Aboriginals across the nation erected blockades intended to disrupt the Canadian economy and raise awareness of native issues. In Metro Vancouver, however, their presence barely registered with locals — drawing more attention from media than the public.
The protesters sang, beat drums and spoke out against Enbridge’s plan to build a pipeline from the Alberta oilsands to the west coast and against the ruling Conservative’s support for pipelines.
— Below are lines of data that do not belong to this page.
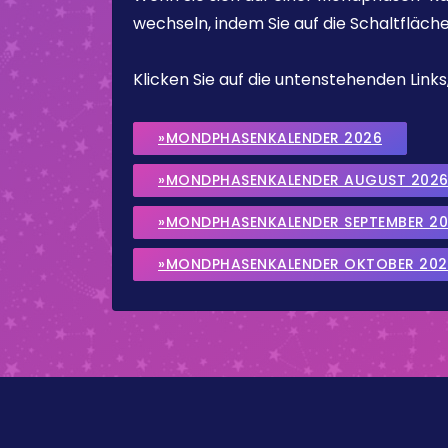
wechseln, indem Sie auf die Schaltfläch
Klicken Sie auf die untenstehenden Lin
»MONDPHASENKALENDER 2026
»MONDPHASENKALENDER AUGUST 202
»MONDPHASENKALENDER SEPTEMBER 2
»MONDPHASENKALENDER OKTOBER 202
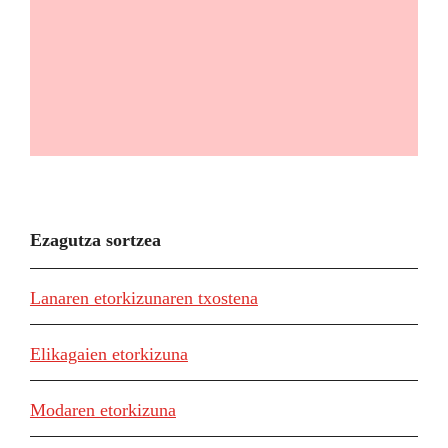
Ezagutza sortzea
Lanaren etorkizunaren txostena
Elikagaien etorkizuna
Modaren etorkizuna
They were joined by about 50 other social and environmental activists.
“The people are exercising discipline in trying to move forward in a peaceful way,” said Frank Brown, a Heiltsuk First Nation member on B.C.’s central coast and director of marine and land stewardship for the Coastal First Nations. “It (illegal actions) depends, I think, on how the government of Canada responds to our plea for justice.
“We’re not looking for handouts,” he said. “The natural resources have sustained us, and we need intact ecosystems to continue to sustain us. We’re afraid if a catastrophic (oil tanker) accident occurs it will destroy everything.”
At a conference in Ottawa Wednesday on policing costs, B.C. Minister of Justice Shirley Bond said the province’s strategy is to treat the rallies “as peaceful appropriate expressions of peoples’ opinions.”
“We’re working very closely with the police to ensure there is a respectful approach to this,” she said.
Most rallies remained peaceful, but in eastern Ontario, Tyendinaga Mohawks blockaded the main VIA rail corridor between Montreal and Toronto. Other native protestors in Ontario and Manitoba blocked trains and held up traffic.